• Dataset extract:

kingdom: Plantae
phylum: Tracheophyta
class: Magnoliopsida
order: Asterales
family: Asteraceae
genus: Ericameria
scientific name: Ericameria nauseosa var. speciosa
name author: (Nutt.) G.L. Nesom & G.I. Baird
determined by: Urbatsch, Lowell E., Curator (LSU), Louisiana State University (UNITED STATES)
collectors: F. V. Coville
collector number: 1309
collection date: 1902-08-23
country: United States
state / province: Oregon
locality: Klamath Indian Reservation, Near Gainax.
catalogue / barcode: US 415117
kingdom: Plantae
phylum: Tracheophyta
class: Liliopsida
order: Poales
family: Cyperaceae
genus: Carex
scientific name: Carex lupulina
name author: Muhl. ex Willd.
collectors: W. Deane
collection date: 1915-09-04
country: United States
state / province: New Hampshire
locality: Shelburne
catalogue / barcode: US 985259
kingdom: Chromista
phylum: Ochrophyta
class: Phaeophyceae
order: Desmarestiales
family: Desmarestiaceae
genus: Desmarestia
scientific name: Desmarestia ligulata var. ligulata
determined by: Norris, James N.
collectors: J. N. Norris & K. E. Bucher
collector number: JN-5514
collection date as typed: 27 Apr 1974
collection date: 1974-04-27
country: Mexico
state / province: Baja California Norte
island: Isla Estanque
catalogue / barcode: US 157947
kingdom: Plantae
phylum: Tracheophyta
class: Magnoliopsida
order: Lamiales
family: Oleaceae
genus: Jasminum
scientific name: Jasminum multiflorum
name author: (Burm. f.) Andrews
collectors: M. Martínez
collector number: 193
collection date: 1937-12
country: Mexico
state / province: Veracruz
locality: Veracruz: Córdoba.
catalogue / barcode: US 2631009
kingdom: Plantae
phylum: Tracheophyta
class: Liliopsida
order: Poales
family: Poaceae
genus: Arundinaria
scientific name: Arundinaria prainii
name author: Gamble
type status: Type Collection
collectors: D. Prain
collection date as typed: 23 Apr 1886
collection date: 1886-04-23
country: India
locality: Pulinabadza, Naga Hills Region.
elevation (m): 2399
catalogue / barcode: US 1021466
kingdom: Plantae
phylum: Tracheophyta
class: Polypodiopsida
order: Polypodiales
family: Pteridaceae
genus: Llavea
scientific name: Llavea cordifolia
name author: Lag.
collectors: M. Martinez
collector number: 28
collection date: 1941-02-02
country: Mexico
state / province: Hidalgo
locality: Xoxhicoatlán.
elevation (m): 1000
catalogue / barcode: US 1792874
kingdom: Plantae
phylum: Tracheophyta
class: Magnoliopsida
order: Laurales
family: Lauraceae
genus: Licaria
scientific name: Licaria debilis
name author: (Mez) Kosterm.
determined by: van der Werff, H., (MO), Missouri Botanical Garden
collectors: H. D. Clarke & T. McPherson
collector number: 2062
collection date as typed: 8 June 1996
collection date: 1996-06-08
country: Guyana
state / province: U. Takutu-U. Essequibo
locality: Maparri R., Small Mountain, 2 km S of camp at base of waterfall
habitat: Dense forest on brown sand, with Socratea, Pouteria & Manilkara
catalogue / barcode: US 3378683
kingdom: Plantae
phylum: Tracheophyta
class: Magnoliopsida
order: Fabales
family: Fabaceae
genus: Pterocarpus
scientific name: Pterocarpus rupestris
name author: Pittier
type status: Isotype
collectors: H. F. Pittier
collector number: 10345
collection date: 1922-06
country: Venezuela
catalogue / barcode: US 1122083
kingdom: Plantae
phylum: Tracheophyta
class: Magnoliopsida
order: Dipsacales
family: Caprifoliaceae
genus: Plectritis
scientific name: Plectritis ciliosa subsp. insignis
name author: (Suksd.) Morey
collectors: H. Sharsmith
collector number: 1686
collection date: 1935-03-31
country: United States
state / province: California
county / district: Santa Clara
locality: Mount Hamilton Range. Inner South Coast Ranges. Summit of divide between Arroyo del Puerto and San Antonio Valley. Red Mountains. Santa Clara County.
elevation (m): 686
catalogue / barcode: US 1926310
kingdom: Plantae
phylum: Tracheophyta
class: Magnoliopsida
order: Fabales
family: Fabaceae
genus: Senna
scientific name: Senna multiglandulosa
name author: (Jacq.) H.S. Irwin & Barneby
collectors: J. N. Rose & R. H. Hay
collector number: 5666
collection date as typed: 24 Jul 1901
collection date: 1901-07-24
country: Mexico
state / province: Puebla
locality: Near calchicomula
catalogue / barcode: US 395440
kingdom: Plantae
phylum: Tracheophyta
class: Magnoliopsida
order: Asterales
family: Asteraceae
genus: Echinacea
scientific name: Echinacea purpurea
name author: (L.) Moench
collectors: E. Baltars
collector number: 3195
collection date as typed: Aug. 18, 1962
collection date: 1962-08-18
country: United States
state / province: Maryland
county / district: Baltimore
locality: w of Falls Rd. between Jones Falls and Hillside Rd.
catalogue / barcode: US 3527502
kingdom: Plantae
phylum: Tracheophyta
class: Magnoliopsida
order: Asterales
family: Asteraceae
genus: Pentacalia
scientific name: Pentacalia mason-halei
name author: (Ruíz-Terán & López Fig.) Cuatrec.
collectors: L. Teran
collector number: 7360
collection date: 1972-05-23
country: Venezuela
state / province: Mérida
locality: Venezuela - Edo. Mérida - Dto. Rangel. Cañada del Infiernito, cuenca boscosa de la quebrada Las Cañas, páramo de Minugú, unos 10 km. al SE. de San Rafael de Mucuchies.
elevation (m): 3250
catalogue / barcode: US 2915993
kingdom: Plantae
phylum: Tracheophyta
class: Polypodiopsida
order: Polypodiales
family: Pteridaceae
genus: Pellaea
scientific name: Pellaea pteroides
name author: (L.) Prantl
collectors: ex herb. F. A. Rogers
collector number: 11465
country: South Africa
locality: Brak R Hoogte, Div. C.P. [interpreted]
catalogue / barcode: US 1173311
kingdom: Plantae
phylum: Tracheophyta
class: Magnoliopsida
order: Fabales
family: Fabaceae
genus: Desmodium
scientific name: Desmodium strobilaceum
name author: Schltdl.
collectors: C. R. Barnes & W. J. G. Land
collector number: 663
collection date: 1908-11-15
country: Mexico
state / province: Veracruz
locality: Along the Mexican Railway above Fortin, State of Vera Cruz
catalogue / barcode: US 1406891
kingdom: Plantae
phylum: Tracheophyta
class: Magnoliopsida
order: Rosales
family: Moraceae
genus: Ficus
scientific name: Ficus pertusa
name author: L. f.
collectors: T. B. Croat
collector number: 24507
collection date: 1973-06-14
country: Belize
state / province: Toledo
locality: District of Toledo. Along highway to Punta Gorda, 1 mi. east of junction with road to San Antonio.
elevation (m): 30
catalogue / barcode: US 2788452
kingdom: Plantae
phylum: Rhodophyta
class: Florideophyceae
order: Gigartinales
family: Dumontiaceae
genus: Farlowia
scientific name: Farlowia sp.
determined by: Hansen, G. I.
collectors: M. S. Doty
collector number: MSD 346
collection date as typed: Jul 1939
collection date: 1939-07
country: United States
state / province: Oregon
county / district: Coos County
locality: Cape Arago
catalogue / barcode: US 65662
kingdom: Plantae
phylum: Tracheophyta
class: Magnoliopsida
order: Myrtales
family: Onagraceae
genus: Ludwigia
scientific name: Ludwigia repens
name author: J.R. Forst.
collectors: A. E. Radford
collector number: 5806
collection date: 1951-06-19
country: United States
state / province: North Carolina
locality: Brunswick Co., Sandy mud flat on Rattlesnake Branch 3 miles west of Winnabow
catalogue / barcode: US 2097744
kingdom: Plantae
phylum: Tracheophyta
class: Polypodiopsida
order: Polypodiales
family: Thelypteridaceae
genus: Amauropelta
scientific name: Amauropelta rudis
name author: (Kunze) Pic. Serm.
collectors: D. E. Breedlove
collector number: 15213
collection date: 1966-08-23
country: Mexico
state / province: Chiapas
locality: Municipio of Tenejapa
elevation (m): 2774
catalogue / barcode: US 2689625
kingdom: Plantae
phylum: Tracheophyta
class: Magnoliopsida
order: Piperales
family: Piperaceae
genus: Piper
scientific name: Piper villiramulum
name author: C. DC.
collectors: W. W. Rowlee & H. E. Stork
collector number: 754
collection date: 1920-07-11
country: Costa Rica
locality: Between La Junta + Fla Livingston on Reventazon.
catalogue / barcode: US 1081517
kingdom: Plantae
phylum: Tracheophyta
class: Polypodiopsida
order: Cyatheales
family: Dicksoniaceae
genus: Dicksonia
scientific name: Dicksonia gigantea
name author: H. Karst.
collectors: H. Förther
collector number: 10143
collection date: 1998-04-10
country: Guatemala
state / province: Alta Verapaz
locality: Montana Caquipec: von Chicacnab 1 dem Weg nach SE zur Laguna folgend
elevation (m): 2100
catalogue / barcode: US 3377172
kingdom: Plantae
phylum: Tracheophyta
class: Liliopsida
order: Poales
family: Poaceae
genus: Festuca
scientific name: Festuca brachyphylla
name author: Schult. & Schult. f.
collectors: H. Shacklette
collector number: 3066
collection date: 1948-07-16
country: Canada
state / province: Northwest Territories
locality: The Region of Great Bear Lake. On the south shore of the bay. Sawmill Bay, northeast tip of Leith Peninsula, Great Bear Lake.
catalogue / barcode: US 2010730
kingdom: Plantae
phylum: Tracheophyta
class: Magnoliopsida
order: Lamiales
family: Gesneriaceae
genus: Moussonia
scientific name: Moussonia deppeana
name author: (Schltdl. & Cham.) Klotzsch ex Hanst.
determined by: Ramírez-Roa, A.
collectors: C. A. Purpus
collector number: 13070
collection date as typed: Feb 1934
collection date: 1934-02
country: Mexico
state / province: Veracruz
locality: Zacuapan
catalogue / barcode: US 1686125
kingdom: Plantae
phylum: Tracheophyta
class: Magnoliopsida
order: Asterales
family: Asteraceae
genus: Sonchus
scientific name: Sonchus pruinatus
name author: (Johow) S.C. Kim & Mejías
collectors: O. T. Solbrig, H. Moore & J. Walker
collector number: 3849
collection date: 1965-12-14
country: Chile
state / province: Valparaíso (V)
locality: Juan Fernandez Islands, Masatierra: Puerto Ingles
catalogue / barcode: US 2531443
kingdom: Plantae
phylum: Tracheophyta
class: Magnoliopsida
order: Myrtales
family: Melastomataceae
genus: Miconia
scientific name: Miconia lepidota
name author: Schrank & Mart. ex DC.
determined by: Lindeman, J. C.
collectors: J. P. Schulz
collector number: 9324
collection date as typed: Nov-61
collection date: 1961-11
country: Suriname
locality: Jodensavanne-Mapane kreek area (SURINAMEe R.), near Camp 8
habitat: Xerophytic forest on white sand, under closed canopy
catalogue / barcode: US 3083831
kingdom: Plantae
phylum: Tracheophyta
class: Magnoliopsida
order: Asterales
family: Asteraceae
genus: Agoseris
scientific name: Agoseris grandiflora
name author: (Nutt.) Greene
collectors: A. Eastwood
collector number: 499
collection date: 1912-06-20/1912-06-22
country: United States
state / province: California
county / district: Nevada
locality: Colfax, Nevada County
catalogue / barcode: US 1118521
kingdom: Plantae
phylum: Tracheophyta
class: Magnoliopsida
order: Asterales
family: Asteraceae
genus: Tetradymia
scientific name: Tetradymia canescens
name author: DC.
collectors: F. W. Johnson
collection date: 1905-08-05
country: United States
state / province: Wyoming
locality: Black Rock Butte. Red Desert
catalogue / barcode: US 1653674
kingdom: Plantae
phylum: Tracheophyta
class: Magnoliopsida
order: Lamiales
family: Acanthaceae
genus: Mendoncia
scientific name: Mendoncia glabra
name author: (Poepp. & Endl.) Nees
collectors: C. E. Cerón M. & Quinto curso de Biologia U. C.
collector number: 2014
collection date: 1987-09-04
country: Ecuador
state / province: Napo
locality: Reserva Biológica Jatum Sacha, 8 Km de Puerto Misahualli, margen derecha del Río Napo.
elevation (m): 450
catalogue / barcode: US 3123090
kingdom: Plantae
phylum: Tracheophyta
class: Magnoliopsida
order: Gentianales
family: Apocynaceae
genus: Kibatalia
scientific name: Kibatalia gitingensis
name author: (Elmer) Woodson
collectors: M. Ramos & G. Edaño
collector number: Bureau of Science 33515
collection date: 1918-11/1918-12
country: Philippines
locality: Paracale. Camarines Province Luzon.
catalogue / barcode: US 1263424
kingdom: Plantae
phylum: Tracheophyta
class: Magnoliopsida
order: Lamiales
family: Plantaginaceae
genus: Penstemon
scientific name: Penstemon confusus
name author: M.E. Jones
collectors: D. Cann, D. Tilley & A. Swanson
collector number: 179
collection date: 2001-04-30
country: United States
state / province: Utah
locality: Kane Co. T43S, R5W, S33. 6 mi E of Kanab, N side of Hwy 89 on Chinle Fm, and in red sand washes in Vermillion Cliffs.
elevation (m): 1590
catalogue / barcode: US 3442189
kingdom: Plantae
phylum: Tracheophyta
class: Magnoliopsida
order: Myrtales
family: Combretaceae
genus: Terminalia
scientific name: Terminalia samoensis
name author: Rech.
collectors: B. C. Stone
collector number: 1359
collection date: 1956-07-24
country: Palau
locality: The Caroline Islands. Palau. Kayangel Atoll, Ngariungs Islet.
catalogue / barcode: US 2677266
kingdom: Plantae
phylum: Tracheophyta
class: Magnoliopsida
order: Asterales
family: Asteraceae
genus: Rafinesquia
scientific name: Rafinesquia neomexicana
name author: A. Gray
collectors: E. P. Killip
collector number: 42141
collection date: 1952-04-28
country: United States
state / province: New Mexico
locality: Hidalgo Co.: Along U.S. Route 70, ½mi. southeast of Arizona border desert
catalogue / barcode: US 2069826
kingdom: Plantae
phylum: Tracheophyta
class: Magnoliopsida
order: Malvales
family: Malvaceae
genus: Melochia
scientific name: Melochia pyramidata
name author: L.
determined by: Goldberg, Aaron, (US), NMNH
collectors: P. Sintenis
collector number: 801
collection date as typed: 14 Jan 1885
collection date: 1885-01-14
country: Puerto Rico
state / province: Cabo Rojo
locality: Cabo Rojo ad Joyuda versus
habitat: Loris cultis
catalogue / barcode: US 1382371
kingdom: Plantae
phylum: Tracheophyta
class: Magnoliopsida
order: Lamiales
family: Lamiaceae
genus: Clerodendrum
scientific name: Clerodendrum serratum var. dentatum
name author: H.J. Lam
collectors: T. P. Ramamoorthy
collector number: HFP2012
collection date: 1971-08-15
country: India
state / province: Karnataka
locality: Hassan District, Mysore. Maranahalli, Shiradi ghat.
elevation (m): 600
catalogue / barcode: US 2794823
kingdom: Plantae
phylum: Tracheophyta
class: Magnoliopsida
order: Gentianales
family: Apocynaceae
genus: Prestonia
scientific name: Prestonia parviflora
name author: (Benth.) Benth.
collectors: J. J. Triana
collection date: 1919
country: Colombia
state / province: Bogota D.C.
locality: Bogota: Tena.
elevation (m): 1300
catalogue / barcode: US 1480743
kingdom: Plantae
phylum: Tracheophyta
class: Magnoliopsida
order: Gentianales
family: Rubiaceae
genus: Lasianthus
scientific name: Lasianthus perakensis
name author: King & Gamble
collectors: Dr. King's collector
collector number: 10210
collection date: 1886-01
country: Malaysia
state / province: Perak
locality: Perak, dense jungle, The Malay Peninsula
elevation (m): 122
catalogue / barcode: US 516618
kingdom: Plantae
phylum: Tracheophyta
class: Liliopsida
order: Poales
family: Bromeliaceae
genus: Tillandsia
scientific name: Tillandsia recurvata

• Your goal: Set out the lines from the first one above up to and including the line containing "genus: Carex" as a Markdown table with the columns Row and Line, numbering each row and leaving out blank lines.

• The output:
| Row | Line |
|---|---|
| 1 | kingdom: Plantae |
| 2 | phylum: Tracheophyta |
| 3 | class: Magnoliopsida |
| 4 | order: Asterales |
| 5 | family: Asteraceae |
| 6 | genus: Ericameria |
| 7 | scientific name: Ericameria nauseosa var. speciosa |
| 8 | name author: (Nutt.) G.L. Nesom & G.I. Baird |
| 9 | determined by: Urbatsch, Lowell E., Curator (LSU), Louisiana State University (UNITED STATES) |
| 10 | collectors: F. V. Coville |
| 11 | collector number: 1309 |
| 12 | collection date: 1902-08-23 |
| 13 | country: United States |
| 14 | state / province: Oregon |
| 15 | locality: Klamath Indian Reservation, Near Gainax. |
| 16 | catalogue / barcode: US 415117 |
| 17 | kingdom: Plantae |
| 18 | phylum: Tracheophyta |
| 19 | class: Liliopsida |
| 20 | order: Poales |
| 21 | family: Cyperaceae |
| 22 | genus: Carex |